WORK INSTRUCTION: Reproduce exactly the lines below from the one containing "cytoplasmic/membranous,nuclear expression for" through the one containing "staining of unremarkable", including both, and nothing else.

Saved data entries
..............................

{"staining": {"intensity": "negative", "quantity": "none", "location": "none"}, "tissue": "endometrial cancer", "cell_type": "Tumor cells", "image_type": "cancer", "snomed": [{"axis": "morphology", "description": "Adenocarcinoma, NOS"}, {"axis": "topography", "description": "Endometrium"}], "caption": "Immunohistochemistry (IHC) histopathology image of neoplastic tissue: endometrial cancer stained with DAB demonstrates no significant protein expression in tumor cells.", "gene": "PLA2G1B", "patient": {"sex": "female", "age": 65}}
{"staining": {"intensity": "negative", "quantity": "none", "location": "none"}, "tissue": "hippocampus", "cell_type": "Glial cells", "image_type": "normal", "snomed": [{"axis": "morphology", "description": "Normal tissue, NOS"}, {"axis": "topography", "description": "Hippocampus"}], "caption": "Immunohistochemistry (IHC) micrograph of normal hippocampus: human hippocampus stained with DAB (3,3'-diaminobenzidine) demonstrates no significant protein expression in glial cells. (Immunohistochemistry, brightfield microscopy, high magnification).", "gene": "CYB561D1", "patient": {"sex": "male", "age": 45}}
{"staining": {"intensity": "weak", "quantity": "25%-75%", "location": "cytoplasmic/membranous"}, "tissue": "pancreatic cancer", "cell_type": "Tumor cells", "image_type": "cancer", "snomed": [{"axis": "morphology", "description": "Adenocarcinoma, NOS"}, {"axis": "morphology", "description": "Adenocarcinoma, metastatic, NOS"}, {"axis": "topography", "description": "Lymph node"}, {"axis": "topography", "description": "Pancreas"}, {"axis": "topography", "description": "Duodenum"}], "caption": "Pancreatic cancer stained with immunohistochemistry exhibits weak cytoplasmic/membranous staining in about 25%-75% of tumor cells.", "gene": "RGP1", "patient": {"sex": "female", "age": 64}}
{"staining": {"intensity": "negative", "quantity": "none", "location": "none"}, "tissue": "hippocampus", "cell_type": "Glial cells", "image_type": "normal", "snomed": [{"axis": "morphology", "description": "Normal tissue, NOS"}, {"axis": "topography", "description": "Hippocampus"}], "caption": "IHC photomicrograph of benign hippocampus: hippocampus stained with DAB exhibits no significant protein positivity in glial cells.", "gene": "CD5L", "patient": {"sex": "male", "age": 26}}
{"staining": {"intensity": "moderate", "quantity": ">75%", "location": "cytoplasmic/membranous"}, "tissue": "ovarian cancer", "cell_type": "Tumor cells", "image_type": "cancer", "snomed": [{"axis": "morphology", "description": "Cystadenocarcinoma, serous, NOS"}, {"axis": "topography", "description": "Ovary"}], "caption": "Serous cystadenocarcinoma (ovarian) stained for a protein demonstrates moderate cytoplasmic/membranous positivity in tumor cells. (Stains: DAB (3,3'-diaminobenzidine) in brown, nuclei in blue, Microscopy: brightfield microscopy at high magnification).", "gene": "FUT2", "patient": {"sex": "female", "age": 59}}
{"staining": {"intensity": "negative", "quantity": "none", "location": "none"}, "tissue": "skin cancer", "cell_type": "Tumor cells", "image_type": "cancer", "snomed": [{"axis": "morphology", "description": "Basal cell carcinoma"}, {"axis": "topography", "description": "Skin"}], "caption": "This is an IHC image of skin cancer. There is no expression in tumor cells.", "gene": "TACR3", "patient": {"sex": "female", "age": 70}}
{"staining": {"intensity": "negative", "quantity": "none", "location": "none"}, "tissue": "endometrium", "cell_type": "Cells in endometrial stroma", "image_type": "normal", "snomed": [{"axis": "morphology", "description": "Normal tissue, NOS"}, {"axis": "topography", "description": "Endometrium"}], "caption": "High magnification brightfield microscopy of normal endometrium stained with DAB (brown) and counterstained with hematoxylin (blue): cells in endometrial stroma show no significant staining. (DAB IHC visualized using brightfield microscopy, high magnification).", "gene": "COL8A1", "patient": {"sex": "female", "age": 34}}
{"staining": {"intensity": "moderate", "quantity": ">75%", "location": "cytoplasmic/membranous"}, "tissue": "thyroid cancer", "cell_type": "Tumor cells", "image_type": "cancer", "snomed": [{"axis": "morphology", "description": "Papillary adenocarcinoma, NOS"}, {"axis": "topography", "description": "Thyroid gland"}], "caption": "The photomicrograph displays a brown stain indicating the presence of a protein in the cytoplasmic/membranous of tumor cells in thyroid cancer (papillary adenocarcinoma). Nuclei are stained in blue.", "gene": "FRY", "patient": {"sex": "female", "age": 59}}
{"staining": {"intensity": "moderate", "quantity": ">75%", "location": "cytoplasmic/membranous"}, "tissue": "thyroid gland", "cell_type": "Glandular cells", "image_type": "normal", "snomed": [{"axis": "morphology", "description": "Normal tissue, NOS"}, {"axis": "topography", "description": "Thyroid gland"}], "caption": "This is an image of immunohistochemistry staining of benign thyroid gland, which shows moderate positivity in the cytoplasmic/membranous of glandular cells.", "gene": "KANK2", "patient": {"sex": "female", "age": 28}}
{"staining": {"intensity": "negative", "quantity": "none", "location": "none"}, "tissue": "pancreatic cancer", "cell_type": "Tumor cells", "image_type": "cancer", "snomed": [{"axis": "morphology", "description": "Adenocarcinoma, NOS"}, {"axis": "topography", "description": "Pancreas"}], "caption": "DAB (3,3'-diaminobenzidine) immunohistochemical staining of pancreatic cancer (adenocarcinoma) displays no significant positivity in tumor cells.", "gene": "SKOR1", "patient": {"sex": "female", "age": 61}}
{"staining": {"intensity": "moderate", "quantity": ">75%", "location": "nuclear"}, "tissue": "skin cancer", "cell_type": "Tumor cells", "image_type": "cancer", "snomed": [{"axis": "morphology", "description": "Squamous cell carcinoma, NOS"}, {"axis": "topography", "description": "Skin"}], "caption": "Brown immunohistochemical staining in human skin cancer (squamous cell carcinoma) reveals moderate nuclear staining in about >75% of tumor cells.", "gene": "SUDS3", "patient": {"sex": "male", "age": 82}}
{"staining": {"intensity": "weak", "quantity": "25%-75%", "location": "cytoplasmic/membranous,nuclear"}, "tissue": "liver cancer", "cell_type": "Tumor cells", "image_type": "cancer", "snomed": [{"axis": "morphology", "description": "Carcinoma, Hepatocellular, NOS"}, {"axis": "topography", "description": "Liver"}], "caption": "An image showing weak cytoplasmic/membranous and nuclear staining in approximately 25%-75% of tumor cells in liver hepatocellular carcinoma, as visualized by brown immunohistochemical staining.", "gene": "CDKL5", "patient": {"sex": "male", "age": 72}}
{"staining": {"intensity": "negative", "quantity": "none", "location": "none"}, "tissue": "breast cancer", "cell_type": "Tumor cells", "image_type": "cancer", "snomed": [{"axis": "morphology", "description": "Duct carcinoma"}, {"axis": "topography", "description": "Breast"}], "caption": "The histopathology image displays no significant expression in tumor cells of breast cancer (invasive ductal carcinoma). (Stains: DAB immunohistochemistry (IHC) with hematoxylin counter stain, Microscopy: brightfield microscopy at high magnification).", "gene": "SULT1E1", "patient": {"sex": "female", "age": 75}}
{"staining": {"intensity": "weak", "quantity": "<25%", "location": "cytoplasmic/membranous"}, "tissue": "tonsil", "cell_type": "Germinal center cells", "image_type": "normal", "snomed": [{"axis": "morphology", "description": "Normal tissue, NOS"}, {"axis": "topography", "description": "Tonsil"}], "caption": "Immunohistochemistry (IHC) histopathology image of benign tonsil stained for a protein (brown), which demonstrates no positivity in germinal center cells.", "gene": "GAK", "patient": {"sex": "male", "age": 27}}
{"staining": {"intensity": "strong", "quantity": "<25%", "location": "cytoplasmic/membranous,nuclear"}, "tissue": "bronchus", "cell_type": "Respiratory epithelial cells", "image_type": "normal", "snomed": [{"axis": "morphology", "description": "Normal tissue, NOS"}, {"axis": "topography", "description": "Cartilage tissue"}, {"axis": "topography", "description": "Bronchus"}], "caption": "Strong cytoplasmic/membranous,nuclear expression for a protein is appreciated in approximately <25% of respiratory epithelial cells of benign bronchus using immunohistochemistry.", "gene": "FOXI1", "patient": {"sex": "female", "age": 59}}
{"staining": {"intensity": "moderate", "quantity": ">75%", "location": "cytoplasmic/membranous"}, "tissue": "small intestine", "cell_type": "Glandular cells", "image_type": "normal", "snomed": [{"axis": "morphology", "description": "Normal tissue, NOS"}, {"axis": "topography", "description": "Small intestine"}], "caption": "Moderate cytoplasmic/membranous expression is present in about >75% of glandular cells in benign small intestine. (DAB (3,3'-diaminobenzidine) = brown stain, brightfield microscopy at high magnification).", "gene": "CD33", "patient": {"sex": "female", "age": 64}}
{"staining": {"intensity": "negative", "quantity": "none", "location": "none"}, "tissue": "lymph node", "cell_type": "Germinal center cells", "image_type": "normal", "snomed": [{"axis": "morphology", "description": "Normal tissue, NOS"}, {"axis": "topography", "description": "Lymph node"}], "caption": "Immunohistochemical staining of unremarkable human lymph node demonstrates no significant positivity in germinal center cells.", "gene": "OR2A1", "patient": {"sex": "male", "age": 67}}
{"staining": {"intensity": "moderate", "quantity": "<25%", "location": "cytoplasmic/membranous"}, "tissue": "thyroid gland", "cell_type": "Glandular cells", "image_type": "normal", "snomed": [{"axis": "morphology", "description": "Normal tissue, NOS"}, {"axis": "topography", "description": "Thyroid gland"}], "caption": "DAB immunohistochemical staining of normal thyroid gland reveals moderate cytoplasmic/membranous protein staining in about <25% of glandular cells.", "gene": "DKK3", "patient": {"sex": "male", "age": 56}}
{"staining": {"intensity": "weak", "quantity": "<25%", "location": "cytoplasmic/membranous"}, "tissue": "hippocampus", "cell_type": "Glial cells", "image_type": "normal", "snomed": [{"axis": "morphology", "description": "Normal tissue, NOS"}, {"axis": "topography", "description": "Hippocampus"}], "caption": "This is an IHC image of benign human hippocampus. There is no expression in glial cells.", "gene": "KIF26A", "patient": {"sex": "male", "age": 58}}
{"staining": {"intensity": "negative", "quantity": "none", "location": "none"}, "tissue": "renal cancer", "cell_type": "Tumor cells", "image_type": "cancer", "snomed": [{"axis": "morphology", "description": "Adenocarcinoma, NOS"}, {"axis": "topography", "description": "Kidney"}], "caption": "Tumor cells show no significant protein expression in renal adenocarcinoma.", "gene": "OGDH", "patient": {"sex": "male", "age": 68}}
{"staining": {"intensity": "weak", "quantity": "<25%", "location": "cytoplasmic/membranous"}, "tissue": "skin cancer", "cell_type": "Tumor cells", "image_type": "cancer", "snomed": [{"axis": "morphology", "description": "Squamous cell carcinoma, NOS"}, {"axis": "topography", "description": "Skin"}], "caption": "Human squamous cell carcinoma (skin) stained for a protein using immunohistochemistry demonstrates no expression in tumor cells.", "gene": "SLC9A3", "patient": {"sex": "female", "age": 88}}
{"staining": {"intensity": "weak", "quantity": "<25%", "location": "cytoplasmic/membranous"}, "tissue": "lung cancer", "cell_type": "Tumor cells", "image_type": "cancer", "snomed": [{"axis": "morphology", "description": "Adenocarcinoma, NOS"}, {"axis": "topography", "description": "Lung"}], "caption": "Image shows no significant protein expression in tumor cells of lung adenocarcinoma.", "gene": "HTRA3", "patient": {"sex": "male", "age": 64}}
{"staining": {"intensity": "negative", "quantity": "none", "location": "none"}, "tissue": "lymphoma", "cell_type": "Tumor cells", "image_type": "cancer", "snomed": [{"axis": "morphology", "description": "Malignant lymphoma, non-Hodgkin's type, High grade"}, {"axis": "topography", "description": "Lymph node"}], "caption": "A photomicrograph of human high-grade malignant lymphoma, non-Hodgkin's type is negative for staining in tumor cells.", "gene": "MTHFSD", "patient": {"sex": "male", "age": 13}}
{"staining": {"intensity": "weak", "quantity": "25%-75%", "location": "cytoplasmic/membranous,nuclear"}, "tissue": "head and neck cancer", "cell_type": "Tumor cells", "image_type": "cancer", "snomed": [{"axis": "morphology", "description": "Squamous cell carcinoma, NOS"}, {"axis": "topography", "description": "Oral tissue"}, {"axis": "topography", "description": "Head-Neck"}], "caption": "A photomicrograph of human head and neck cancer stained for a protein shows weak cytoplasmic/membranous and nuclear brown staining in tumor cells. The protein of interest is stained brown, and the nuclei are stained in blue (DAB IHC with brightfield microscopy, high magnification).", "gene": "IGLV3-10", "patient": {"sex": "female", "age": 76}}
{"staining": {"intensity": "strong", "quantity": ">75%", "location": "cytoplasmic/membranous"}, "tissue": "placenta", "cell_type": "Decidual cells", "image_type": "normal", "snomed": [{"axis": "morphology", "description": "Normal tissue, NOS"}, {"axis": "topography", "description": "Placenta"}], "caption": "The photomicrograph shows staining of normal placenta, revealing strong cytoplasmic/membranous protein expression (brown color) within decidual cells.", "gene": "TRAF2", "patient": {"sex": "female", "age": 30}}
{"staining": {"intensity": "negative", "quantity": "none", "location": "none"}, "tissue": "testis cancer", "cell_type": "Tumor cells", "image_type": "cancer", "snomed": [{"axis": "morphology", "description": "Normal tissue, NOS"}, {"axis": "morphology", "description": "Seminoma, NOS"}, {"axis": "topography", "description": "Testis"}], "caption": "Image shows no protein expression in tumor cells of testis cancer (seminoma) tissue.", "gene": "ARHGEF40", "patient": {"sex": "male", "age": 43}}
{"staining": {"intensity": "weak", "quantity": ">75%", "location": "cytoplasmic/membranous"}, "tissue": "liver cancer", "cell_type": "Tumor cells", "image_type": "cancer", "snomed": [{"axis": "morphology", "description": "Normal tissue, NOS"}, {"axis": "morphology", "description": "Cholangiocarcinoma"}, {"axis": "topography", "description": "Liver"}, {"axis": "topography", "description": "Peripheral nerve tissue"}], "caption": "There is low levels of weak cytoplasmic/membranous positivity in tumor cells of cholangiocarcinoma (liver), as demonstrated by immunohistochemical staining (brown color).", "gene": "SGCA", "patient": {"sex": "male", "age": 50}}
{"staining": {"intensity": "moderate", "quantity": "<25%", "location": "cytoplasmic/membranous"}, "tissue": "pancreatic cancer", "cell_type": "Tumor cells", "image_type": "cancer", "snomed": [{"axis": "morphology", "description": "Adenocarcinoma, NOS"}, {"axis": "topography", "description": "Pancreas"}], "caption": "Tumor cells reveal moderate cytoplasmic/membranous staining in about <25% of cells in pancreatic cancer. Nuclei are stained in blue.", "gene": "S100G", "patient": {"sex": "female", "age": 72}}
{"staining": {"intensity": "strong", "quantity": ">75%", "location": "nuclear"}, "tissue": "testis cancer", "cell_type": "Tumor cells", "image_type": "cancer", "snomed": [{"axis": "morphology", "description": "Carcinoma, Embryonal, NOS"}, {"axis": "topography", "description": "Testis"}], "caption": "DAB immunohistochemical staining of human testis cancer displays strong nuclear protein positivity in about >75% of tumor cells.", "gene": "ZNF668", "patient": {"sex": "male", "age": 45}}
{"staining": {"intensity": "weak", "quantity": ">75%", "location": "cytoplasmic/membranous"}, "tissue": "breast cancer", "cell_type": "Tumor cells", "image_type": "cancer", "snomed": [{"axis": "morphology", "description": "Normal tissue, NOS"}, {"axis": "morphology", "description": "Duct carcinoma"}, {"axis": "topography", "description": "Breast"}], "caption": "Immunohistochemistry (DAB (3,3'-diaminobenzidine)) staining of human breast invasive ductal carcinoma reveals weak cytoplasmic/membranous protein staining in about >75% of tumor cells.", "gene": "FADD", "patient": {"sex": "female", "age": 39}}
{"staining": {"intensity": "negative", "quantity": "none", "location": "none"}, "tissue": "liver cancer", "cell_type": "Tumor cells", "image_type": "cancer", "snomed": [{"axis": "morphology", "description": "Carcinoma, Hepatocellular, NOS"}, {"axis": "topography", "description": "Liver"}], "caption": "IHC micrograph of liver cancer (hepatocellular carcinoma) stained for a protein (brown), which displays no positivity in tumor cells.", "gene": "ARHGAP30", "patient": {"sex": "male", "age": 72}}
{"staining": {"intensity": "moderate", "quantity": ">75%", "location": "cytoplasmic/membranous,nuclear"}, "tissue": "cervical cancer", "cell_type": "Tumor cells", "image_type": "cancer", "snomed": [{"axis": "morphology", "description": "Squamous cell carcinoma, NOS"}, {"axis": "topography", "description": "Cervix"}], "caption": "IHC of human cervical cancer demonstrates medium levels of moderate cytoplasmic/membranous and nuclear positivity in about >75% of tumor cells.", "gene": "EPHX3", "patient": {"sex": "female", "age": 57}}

..............................

RESPONSE TO THIS TASK:
{"staining": {"intensity": "strong", "quantity": "<25%", "location": "cytoplasmic/membranous,nuclear"}, "tissue": "bronchus", "cell_type": "Respiratory epithelial cells", "image_type": "normal", "snomed": [{"axis": "morphology", "description": "Normal tissue, NOS"}, {"axis": "topography", "description": "Cartilage tissue"}, {"axis": "topography", "description": "Bronchus"}], "caption": "Strong cytoplasmic/membranous,nuclear expression for a protein is appreciated in approximately <25% of respiratory epithelial cells of benign bronchus using immunohistochemistry.", "gene": "FOXI1", "patient": {"sex": "female", "age": 59}}
{"staining": {"intensity": "moderate", "quantity": ">75%", "location": "cytoplasmic/membranous"}, "tissue": "small intestine", "cell_type": "Glandular cells", "image_type": "normal", "snomed": [{"axis": "morphology", "description": "Normal tissue, NOS"}, {"axis": "topography", "description": "Small intestine"}], "caption": "Moderate cytoplasmic/membranous expression is present in about >75% of glandular cells in benign small intestine. (DAB (3,3'-diaminobenzidine) = brown stain, brightfield microscopy at high magnification).", "gene": "CD33", "patient": {"sex": "female", "age": 64}}
{"staining": {"intensity": "negative", "quantity": "none", "location": "none"}, "tissue": "lymph node", "cell_type": "Germinal center cells", "image_type": "normal", "snomed": [{"axis": "morphology", "description": "Normal tissue, NOS"}, {"axis": "topography", "description": "Lymph node"}], "caption": "Immunohistochemical staining of unremarkable human lymph node demonstrates no significant positivity in germinal center cells.", "gene": "OR2A1", "patient": {"sex": "male", "age": 67}}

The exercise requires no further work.